What the exercise asks – Where the string "return" occurs in a line of the entries below, copy that line.

Extracted records –
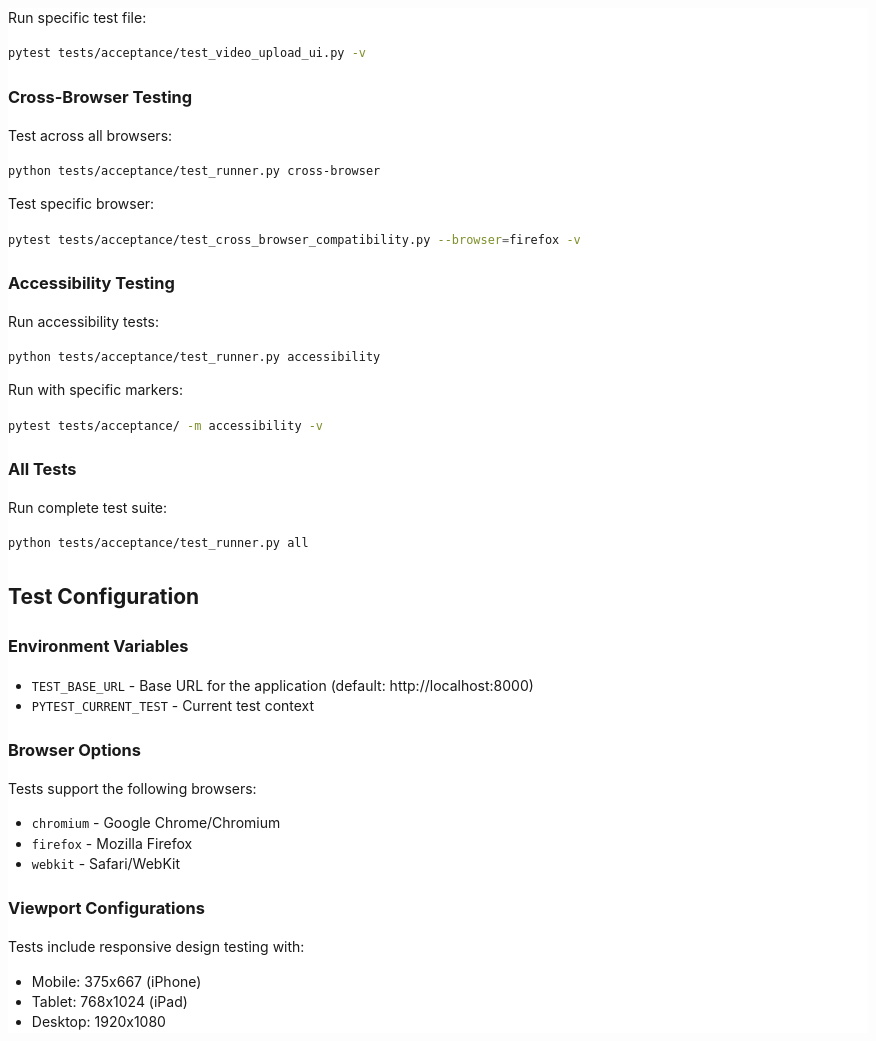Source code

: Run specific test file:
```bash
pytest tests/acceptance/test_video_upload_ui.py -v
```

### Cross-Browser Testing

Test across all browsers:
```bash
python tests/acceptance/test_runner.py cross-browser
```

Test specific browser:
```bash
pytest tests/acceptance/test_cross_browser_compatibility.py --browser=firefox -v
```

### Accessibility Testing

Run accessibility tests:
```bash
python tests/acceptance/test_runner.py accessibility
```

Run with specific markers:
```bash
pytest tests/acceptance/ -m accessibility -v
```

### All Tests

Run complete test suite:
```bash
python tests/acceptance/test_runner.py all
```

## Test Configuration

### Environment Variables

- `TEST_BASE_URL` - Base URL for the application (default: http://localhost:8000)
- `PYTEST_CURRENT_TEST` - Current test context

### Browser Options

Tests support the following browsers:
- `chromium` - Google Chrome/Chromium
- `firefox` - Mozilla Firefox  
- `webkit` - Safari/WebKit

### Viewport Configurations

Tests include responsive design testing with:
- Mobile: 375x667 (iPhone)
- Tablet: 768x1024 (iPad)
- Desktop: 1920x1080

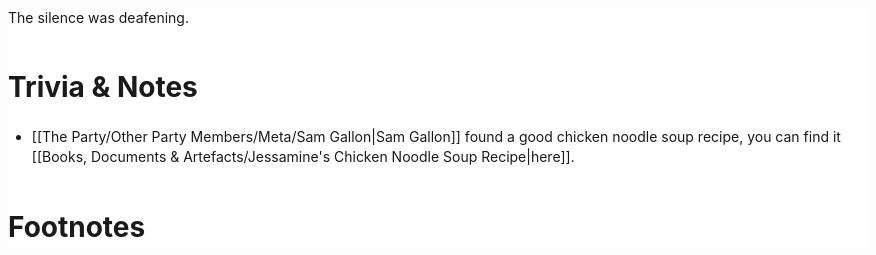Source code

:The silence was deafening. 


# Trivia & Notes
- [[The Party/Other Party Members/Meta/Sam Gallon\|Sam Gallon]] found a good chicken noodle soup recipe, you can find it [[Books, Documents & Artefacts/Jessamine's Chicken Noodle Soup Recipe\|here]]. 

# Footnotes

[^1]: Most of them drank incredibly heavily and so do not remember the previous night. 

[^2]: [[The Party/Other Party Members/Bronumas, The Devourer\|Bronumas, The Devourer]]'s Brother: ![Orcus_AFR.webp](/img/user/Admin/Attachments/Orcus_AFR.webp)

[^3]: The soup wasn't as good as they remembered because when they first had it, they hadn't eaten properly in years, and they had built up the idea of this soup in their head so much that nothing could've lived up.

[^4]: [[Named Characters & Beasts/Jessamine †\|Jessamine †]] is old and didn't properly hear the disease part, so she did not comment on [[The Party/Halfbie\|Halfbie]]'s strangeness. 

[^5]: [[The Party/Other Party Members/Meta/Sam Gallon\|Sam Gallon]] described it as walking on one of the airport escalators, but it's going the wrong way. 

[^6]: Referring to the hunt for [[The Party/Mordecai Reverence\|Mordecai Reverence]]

* * *

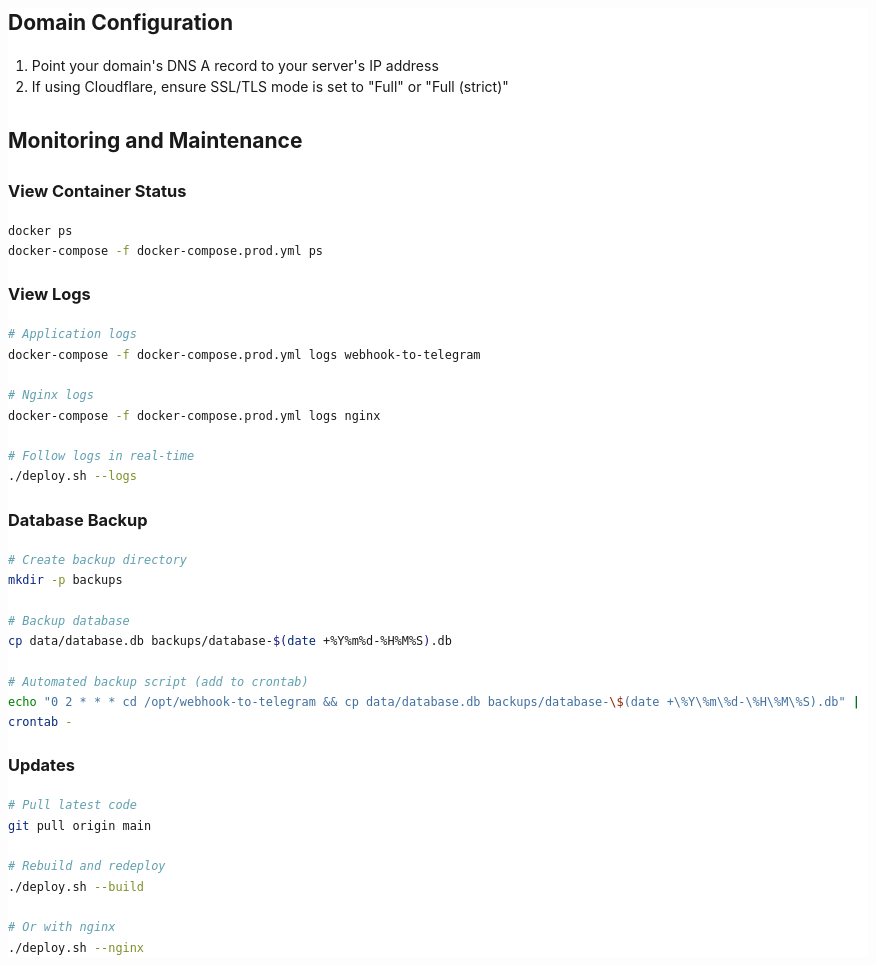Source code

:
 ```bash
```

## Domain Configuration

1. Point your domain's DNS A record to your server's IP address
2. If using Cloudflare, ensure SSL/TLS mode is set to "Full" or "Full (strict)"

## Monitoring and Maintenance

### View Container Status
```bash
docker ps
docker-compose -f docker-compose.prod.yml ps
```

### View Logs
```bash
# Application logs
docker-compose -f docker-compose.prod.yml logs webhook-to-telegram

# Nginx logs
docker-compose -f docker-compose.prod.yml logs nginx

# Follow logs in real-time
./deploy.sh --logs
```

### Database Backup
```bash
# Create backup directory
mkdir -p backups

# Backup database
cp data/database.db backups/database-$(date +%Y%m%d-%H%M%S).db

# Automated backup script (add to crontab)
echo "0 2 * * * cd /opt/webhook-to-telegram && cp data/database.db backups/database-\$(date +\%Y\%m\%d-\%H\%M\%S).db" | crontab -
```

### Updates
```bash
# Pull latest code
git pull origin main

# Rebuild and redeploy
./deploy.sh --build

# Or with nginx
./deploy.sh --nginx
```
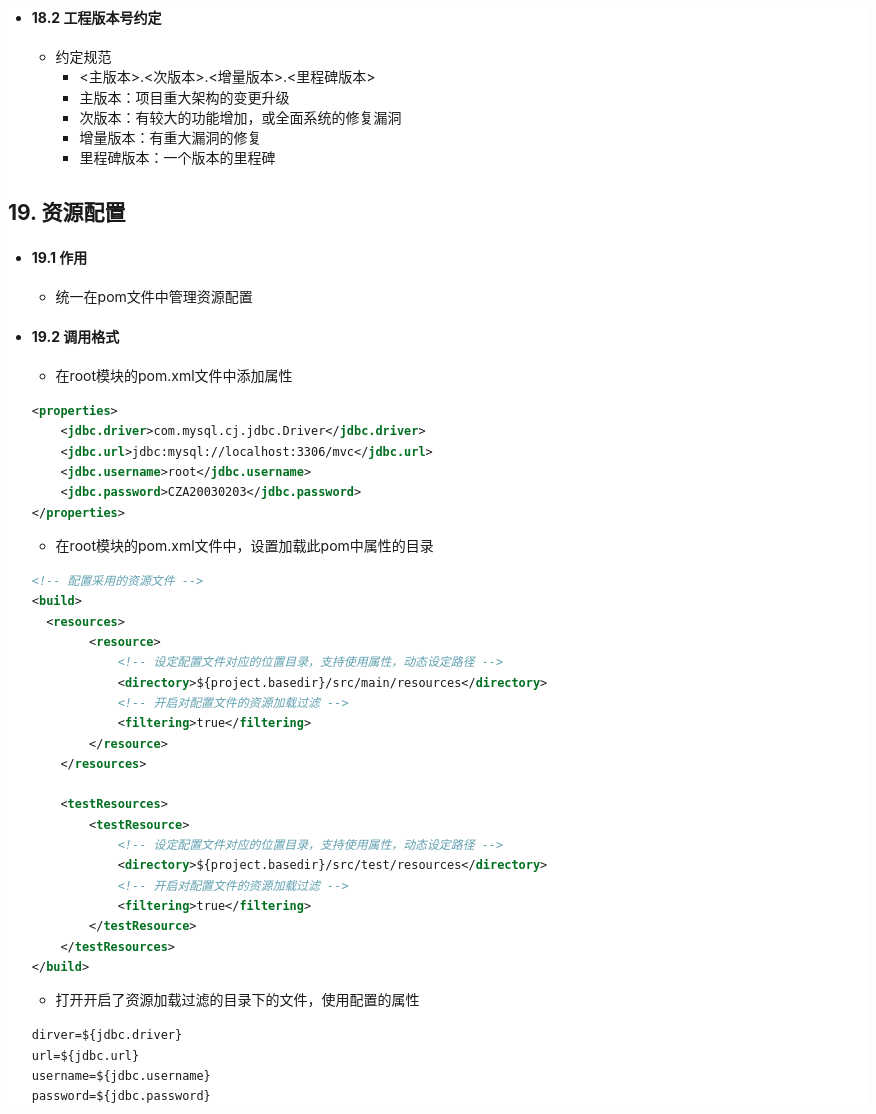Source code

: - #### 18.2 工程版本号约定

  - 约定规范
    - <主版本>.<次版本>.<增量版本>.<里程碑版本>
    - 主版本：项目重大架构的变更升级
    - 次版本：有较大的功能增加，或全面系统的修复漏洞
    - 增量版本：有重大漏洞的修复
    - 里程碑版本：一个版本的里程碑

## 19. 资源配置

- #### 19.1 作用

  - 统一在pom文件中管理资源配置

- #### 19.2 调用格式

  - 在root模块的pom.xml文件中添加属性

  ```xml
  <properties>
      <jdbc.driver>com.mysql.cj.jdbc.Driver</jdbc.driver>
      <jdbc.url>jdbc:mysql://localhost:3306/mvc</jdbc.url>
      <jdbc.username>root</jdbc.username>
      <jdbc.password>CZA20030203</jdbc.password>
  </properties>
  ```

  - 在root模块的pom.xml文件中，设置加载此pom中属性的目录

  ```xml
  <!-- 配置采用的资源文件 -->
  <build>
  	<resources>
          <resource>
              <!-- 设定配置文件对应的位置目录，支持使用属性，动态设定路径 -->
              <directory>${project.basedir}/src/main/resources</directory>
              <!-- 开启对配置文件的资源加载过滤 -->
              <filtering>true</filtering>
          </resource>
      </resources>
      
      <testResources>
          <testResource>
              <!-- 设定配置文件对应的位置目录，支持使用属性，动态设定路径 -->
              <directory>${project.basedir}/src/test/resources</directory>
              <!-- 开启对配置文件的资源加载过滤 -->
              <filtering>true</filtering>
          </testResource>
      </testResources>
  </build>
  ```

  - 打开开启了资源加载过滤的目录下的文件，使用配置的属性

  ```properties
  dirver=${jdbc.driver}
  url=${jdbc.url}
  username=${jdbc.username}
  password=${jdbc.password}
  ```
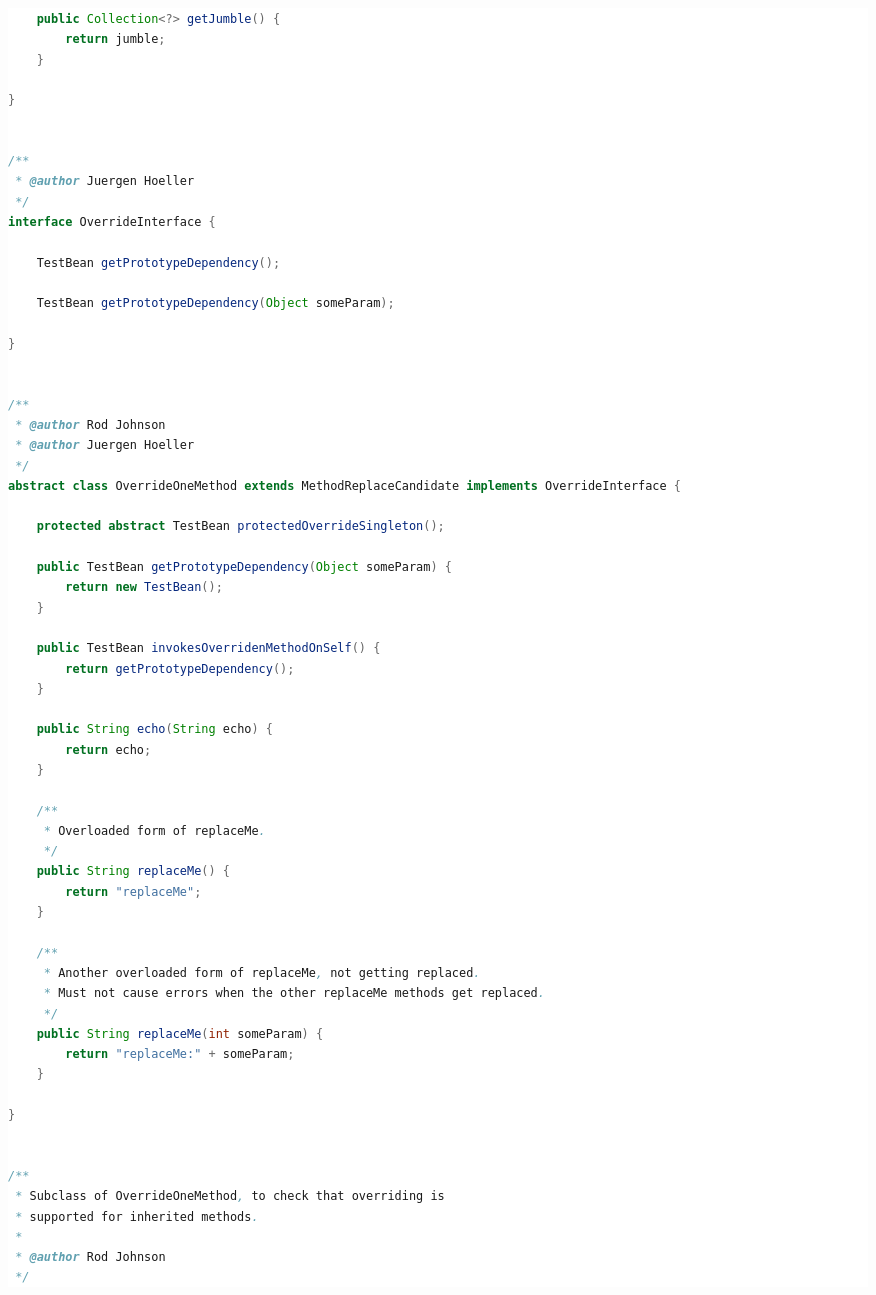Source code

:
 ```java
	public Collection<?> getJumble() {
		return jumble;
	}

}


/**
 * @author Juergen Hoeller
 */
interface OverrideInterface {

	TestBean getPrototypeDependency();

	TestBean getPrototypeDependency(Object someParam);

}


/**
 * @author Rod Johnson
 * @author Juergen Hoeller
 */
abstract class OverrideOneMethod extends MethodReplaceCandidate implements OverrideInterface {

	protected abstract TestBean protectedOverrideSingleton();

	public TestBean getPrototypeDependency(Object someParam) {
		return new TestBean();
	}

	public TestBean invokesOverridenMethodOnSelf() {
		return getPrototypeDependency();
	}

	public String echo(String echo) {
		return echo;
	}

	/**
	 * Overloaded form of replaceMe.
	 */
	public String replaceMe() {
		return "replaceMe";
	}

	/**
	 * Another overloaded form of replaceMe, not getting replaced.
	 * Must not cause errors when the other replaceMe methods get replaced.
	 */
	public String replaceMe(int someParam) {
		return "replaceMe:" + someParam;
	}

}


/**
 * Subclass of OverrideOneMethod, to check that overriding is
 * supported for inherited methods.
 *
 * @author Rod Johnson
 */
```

Solved problem –
		return jumble;
		return new TestBean();
		return getPrototypeDependency();
		return echo;
		return "replaceMe";
		return "replaceMe:" + someParam;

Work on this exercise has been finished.